Back in France and therefore having no Valentine this year, I turned once again to my V-Day roots. Since September, I’d shared many days with business professionals, who are, for the most part, men. Where were the women?

I’d been shocked at one particular engineering company, when I went to the bathroom at 3pm and discovered that all the toilet seats were still up. No one had used them since the previous night’s cleaning, because there simply weren’t many women that worked there. I thought about having recently read articles about the waning number of women in European business.

With this in mind, I decided to create my own V-Day celebration here in Paris. Of course, I couldn’t bring texts from the Vagina Monolgues to work. “Today, we’re going to practice pronunciation in the form of a dramatic reading. Take the first line, sir. 'What does your vagina smell like?'”

No. I would surely be fired, even if I planned my argument about cultural context: women in the workplace, corporate culture, the Glass Ceiling, and Americans’ obsession with the politically correct.

Instead, I decided to slightly change the standardized material that’s distributed by my company for use in the corporations.
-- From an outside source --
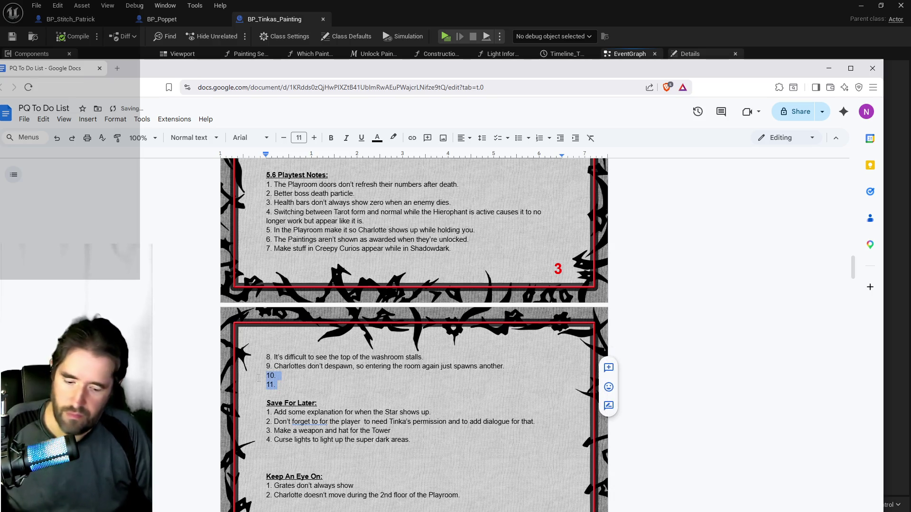
{"action": "key", "text": "BackSpace"}
{"action": "key", "text": "BackSpace"}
Well-trained by Bryn Mawr, I had certainly noticed that all the examples of Big Bosses were men, and that all the assistants were women. Many of the examples referred to women as girls. The roleplays, while effectively designed to highlight the difference between the present perfect and the past simple, failed to address the changing male and female roles at home. This example was that of a man whose job was forcing him to relocate for a year—-without the stay-at-home mom and kids—-and he had to break the bad news to her.

So I bought some white-out at the local office supply store and set to work, reversing all the roles. The next day at the company, I fed a business man the example, “My assistant is always leaving the lights on when he leaves the office.”

Correct response: “Well, tell him to turn them off next time.”
Response given: “Well, tell her to turn them off next time.”
“No,” I said, “Listen carefully. My assistant is always leaving the lights on when he leaves the office.”
He gave the same response.
I corrected him, “Tell him to turn them off.”
He argued, “No, you said your assistant.”
“Who is a man,” I said, and showed him the example.
He stared at me blankly, and repeated, “who is man assistant?!”

I just smiled. The rest of the lesson went off without a hitch. Before he left the conference room at the end, he paused and muttered, “man assistant.”

I just flashed my standard work smile, shuffled my papers, and prepared for my next student. And to my friends at Bryn Mawr, I wish you a Happy V-Day.


At 4:30 PM, Blogger Dani said...

Subversive without being militant and ugly -- I like it!

At 5:40 PM, Blogger Emily said...

Yeah, but I can't take credit for diplomacy. I'm just scared of being fired.